Ульянов, который берег окружающих, был с ними заботлив, как отец, ласков, как брат, прост и весел, как друг, и деликатен до того, что в царские времена не отказывался от обычая кумовства, чтобы не обидеть крестьянина, — и Ленин, принесший неслыханные беспокойства земному шару, возглавивший собой самый страшный, самый потрясающий кровавый бой против угнетения, темноты, отсталости и суеверия.

Два лица — и один человек. Но не двойственность, а синтез.

Те, кто, заблуждаясь в толковании жизненного пути революционера, дает волю анархическому наплевательству на окружающих, лжекоммунистическому заносчивому отношению к отсталым, темным, слабым, чванливому отмежеванию от реальной жизни, если они хотят быть ленинцами не только в служебные часы, от десяти до четырех, а целиком, во всей своей жизни, пусть пристально вглядятся в его человеческий и глубоко человеческий облик. Они поймут ясную, до улыбки простую вещь:

— Чтобы быть хорошим ленинцем в политике, неплохо быть ульяновцем в жизни.

Сначала враги Ленина признали его мудрость.

Потом его гениальную смелость, прямоту и беспощадность к предрассудкам чужим и своим собственным. Личный героизм.

Наконец его абсолютное всестороннее человеческое бескорыстие, чистоту до святости.

И это вбилось гвоздем.

В душно наэлектризованный вечер 8 марта 1923 года меня на улице остановил знакомый. Обыватель, мещанин, циник, вечный злопыхатель, открытый враг. В руке бумажный комок — «сообщение о здоровье председателя Совета Народных Комиссаров».

— Читали?

— Читал. А что?

— Как же теперь? Что же будет? Что же это? Как это?

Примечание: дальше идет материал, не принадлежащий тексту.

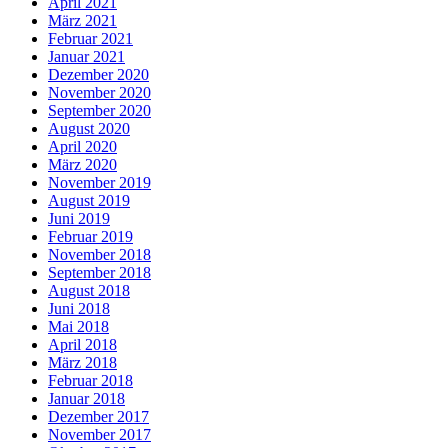
April 2021
März 2021
Februar 2021
Januar 2021
Dezember 2020
November 2020
September 2020
August 2020
April 2020
März 2020
November 2019
August 2019
Juni 2019
Februar 2019
November 2018
September 2018
August 2018
Juni 2018
Mai 2018
April 2018
März 2018
Februar 2018
Januar 2018
Dezember 2017
November 2017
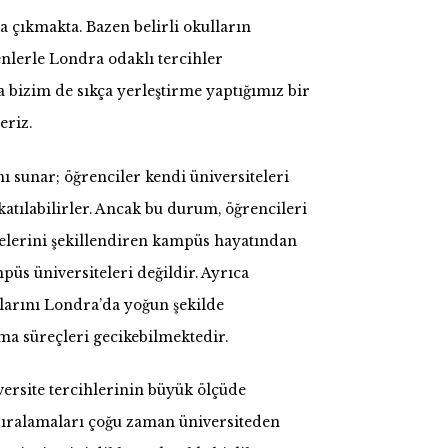
a çıkmakta. Bazen belirli okulların
enlerle Londra odaklı tercihler
a bizim de sıkça yerleştirme yaptığımız bir
eriz.
 sunar; öğrenciler kendi üniversiteleri
katılabilirler. Ancak bu durum, öğrencileri
relerini şekillendiren kampüs hayatından
s üniversiteleri değildir. Ayrıca
larını Londra’da yoğun şekilde
lma süreçleri gecikebilmektedir.
versite tercihlerinin büyük ölçüde
sıralamaları çoğu zaman üniversiteden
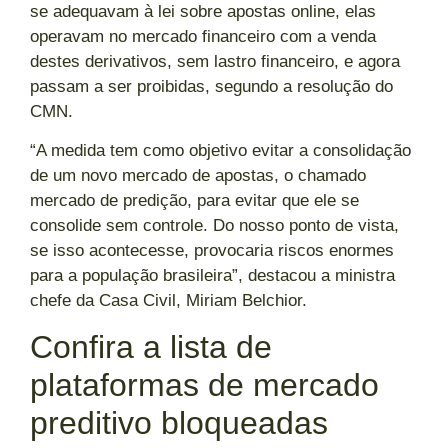
se adequavam à lei sobre apostas online, elas
operavam no mercado financeiro com a venda
destes derivativos, sem lastro financeiro, e agora
passam a ser proibidas, segundo a resolução do
CMN.
“A medida tem como objetivo evitar a consolidação
de um novo mercado de apostas, o chamado
mercado de predição, para evitar que ele se
consolide sem controle. Do nosso ponto de vista,
se isso acontecesse, provocaria riscos enormes
para a população brasileira”, destacou a ministra
chefe da Casa Civil, Miriam Belchior.
Confira a lista de
plataformas de mercado
preditivo bloqueadas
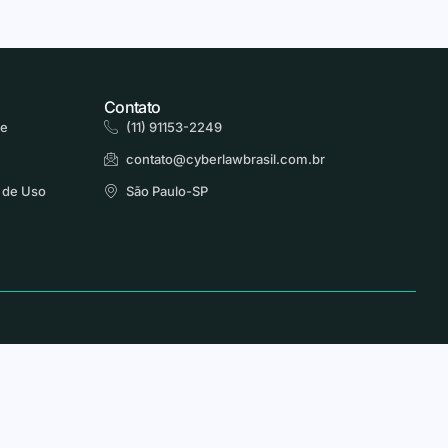
Contato
de
(11) 91153-2249
contato@cyberlawbrasil.com.br
 de Uso
São Paulo-SP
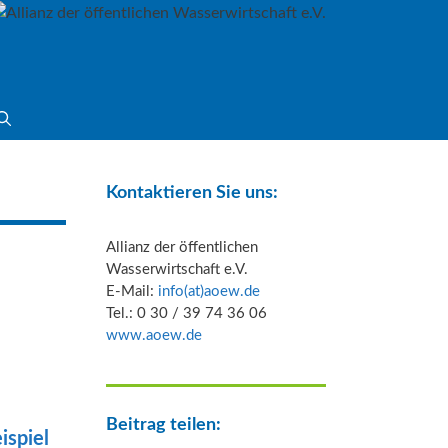
Kontaktieren Sie uns:
Allianz der öffentlichen
Wasserwirtschaft e.V.
E-Mail:
info(at)aoew.de
Tel.: 0 30 / 39 74 36 06
www.aoew.de
Beitrag teilen:
ispiel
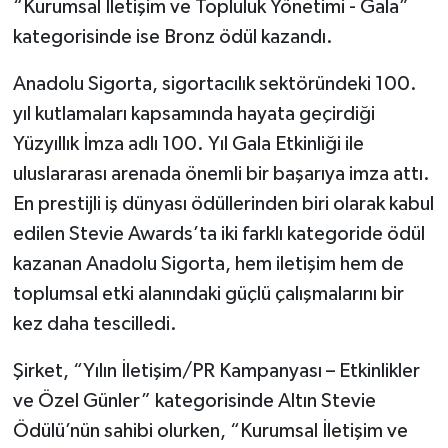
“Kurumsal İletişim ve Topluluk Yönetimi - Gala”
kategorisinde ise Bronz ödül kazandı.
Anadolu Sigorta, sigortacılık sektöründeki 100.
yıl kutlamaları kapsamında hayata geçirdiği
Yüzyıllık İmza adlı 100. Yıl Gala Etkinliği ile
uluslararası arenada önemli bir başarıya imza attı.
En prestijli iş dünyası ödüllerinden biri olarak kabul
edilen Stevie Awards’ta iki farklı kategoride ödül
kazanan Anadolu Sigorta, hem iletişim hem de
toplumsal etki alanındaki güçlü çalışmalarını bir
kez daha tescilledi.
Şirket, “Yılın İletişim/PR Kampanyası – Etkinlikler
ve Özel Günler” kategorisinde Altın Stevie
Ödülü’nün sahibi olurken, “Kurumsal İletişim ve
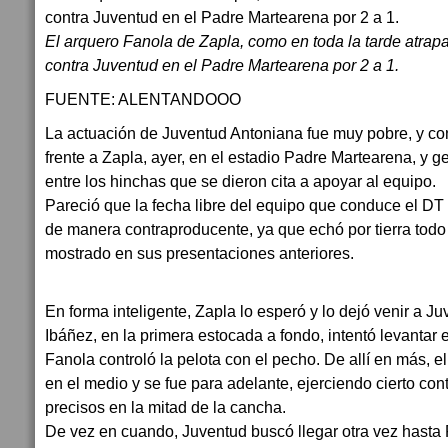
El arquero Fanola de Zapla, como en toda la tarde atrapa 
contra Juventud en el Padre Martearena por 2 a 1.
FUENTE: ALENTANDOOO
La actuación de Juventud Antoniana fue muy pobre, y con 
frente a Zapla, ayer, en el estadio Padre Martearena, y 
entre los hinchas que se dieron cita a apoyar al equipo.
Pareció que la fecha libre del equipo que conduce el D
de manera contraproducente, ya que echó por tierra todo
mostrado en sus presentaciones anteriores.
En forma inteligente, Zapla lo esperó y lo dejó venir a J
Ibáñez, en la primera estocada a fondo, intentó levantar e
Fanola controló la pelota con el pecho. De allí en más, el
en el medio y se fue para adelante, ejerciendo cierto con
precisos en la mitad de la cancha.
De vez en cuando, Juventud buscó llegar otra vez hasta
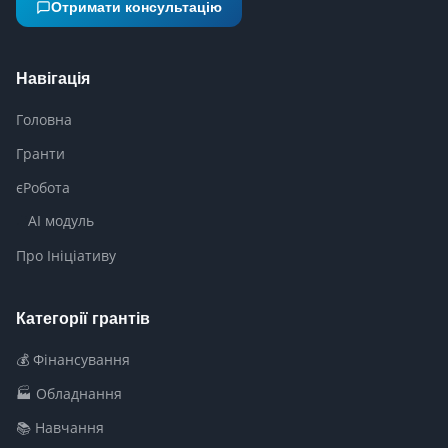
Отримати консультацію
Навігація
Головна
Гранти
єРобота
AI модуль
Про Ініціативу
Категорії грантів
💰 Фінансування
🏭 Обладнання
📚 Навчання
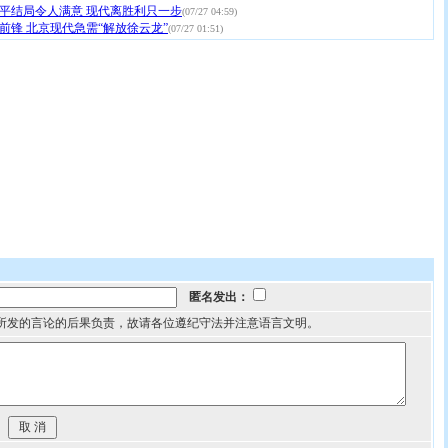
平结局令人满意 现代离胜利只一步
(07/27 04:59)
前锋 北京现代急需“解放徐云龙”
(07/27 01:51)
匿名发出：
所发的言论的后果负责，故请各位遵纪守法并注意语言文明。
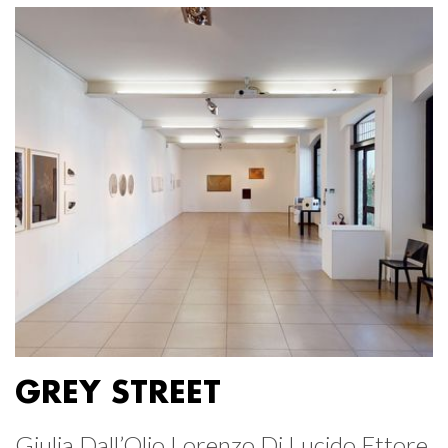
GREY STREET
Giulia Dall’Olio Lorenzo Di Lucido Ettore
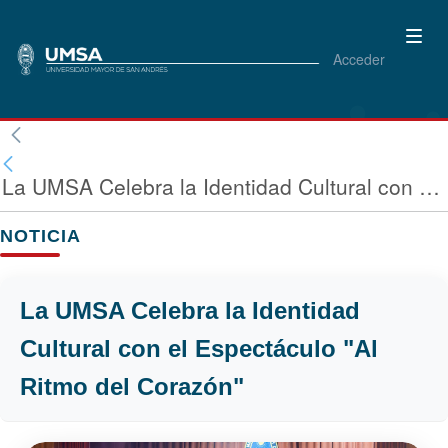
Acceder
La UMSA Celebra la Identidad Cultural con el Espectáculo "Al Ritmo del Corazón"
NOTICIA
La UMSA Celebra la Identidad
Cultural con el Espectáculo "Al
Ritmo del Corazón"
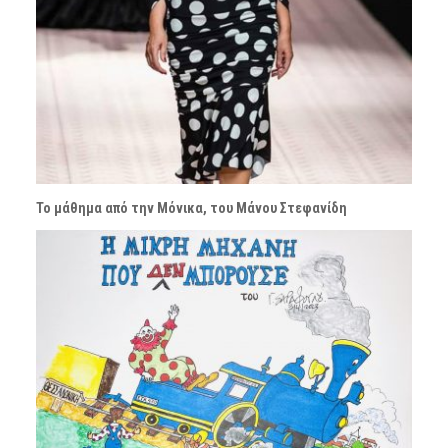
Το μάθημα από την Μόνικα, του Μάνου Στεφανίδη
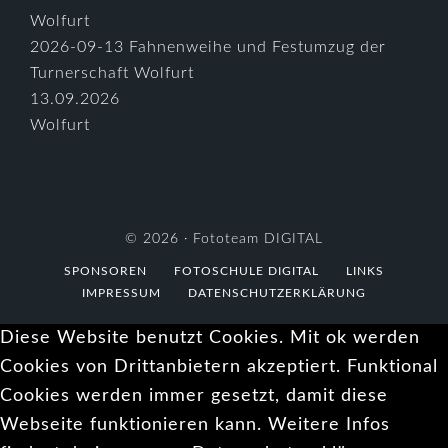
2026-09-13 Fahnenweihe und Festumzug der
Turnerschaft Wolfurt
13.09.2026
Wolfurt
© 2026 ·
Fototeam DIGITAL
SPONSOREN
FOTOSCHULE DIGITAL
LINKS
IMPRESSUM
DATENSCHUTZERKLÄRUNG
Diese Website benutzt Cookies. Mit ok werden
Cookies von Drittanbietern akzeptiert. Funktional
Cookies werden immer gesetzt, damit diese
Webseite funktionieren kann. Weitere Infos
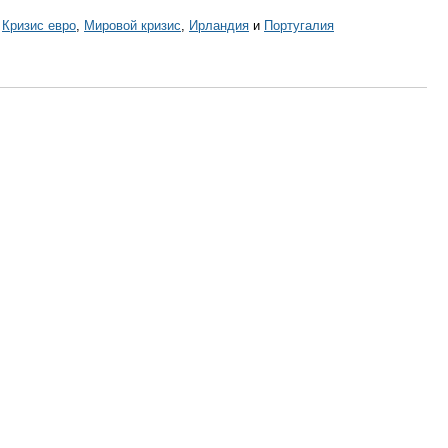
,
Кризис евро
,
Мировой кризис
,
Ирландия
и
Португалия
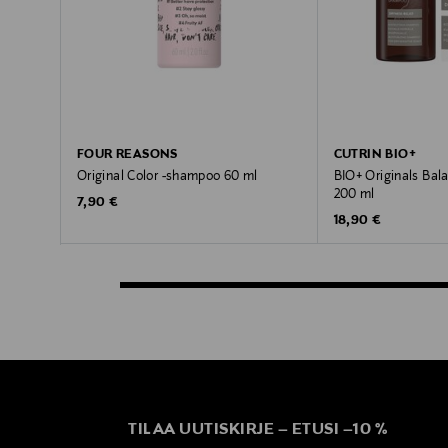
FOUR REASONS
CUTRIN BIO+
Original Color -shampoo 60 ml
BIO+ Originals Ba
200 ml
Original Price
7,90 €
Original Price
18,90 €
TILAA UUTISKIRJE
–
ETUSI
–
10 %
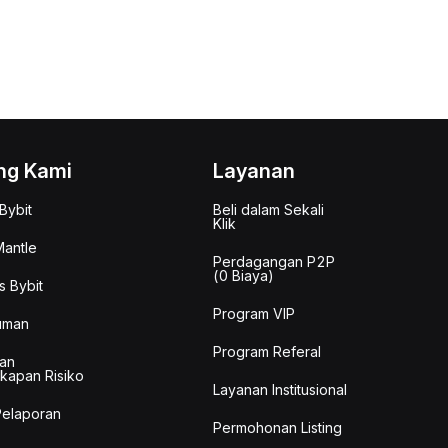
ng Kami
Layanan
Bybit
Beli dalam Sekali
Klik
antle
Perdagangan P2P
(0 Biaya)
s Bybit
Program VIP
uman
Program Referal
an
kapan Risiko
Layanan Institusional
Pelaporan
Permohonan Listing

— Будет, как было, не беспокойтесь. Но вам-то что до Ленина?

Он смутился, стали нехорошими глаза, но овладел собой и сказал мне тихо и просто:

— Сам не понимаю, как это прокралось ко мне. Только чувствую, что несчастье с ним было бы для меня личным горем. Да и для других вроде меня. Можете радоваться.

Такое, от таких же людей мы в ленинские дни услышали отовсюду. Люди, враждебно настроенные против революции, непримиримые к коммунистам, воздают ему великое признание, политическое и моральное.

Отчего?

Разве Ленин был менее, а не более грозен с буржуазией?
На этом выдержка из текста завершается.